[Transcribed page contents]
—————
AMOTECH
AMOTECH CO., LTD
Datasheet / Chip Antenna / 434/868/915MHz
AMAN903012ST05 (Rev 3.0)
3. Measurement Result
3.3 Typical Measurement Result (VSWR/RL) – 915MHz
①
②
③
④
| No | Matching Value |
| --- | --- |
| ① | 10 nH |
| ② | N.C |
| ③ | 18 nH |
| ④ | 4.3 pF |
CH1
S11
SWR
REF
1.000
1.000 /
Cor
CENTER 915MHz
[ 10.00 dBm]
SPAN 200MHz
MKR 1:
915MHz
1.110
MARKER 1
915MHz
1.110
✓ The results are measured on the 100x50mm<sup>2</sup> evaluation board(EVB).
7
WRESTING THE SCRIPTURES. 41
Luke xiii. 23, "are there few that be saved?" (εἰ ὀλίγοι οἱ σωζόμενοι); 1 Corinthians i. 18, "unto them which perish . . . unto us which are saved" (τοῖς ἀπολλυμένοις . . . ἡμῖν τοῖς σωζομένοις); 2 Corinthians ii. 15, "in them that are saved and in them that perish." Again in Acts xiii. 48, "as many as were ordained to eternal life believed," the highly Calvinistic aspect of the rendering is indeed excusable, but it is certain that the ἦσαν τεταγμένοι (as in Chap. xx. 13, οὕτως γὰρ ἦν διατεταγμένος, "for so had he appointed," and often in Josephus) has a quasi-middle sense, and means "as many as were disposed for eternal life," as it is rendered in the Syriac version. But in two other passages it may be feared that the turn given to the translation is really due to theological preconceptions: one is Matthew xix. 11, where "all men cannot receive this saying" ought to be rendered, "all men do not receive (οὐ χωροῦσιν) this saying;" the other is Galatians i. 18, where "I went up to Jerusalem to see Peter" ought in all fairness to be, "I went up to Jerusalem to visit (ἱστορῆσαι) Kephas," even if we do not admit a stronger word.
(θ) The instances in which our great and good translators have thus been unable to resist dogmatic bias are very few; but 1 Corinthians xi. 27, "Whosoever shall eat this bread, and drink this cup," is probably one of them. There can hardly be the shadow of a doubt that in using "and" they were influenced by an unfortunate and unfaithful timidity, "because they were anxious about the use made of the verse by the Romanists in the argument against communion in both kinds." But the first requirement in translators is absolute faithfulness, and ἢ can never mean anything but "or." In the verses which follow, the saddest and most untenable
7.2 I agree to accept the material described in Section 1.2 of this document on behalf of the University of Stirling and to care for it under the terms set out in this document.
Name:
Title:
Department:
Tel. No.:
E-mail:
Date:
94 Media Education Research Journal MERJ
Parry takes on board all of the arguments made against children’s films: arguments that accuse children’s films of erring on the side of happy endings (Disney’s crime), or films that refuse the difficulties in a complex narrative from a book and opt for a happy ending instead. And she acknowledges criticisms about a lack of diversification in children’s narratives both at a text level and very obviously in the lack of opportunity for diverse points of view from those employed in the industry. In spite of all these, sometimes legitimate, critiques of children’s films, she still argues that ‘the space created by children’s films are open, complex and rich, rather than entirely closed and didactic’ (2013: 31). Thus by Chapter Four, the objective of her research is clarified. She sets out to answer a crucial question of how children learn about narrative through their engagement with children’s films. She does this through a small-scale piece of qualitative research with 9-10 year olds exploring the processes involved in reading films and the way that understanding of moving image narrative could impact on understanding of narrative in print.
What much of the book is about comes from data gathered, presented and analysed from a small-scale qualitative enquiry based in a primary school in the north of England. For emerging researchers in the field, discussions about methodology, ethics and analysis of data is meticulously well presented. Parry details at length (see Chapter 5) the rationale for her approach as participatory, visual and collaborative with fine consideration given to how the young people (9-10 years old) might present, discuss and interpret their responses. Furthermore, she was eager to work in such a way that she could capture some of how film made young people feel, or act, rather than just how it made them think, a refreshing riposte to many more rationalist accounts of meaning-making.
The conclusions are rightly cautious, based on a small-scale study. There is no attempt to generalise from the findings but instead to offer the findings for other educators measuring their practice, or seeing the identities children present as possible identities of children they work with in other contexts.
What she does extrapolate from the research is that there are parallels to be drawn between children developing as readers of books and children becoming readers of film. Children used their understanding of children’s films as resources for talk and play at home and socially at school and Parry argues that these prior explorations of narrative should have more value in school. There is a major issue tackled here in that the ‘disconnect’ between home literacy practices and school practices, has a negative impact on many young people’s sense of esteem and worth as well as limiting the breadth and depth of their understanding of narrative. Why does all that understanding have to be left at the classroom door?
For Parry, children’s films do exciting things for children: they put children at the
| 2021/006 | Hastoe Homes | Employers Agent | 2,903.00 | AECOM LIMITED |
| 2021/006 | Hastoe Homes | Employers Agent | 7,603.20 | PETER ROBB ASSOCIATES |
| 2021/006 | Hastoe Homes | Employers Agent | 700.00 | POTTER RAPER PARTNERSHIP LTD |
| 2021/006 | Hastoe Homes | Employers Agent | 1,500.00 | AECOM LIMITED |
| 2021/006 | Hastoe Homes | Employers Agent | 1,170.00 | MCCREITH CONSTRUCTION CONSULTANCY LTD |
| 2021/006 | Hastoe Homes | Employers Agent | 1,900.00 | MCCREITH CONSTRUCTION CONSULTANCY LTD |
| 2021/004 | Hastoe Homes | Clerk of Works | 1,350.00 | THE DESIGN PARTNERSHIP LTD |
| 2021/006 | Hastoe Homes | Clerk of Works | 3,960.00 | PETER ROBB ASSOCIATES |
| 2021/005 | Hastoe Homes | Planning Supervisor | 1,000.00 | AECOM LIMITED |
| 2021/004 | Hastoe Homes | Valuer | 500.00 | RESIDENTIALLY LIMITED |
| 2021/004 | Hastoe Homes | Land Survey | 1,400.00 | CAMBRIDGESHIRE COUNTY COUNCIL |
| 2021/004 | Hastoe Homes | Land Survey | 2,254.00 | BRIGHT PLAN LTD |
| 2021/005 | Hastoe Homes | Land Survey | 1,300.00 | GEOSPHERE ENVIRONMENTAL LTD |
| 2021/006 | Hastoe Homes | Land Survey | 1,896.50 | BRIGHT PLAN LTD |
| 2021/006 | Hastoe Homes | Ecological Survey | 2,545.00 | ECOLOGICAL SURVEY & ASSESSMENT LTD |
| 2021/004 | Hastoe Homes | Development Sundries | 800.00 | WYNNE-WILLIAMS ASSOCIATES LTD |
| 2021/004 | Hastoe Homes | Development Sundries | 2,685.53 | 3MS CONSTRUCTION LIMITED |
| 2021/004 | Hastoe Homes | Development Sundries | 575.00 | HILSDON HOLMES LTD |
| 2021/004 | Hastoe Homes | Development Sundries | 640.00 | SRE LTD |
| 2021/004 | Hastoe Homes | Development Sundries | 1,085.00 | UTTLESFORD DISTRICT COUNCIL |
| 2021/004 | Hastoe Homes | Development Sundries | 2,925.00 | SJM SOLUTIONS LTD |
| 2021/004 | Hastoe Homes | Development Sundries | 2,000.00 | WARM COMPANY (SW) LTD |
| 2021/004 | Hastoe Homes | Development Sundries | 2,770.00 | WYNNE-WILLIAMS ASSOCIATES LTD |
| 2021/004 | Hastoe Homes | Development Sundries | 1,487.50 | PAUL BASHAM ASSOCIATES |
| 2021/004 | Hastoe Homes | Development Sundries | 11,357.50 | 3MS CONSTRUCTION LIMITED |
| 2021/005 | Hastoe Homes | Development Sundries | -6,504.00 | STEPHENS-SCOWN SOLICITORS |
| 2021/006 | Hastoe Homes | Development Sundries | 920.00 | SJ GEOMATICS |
—————
What is asked for is an exact copy of the lines above from the one containing "Matching Value |" through the one containing "WRESTING THE SCRIPTURES. 41", and only those.

**Solution below**
| No | Matching Value |
| --- | --- |
| ① | 10 nH |
| ② | N.C |
| ③ | 18 nH |
| ④ | 4.3 pF |
CH1
S11
SWR
REF
1.000
1.000 /
Cor
CENTER 915MHz
[ 10.00 dBm]
SPAN 200MHz
MKR 1:
915MHz
1.110
MARKER 1
915MHz
1.110
✓ The results are measured on the 100x50mm<sup>2</sup> evaluation board(EVB).
7
WRESTING THE SCRIPTURES. 41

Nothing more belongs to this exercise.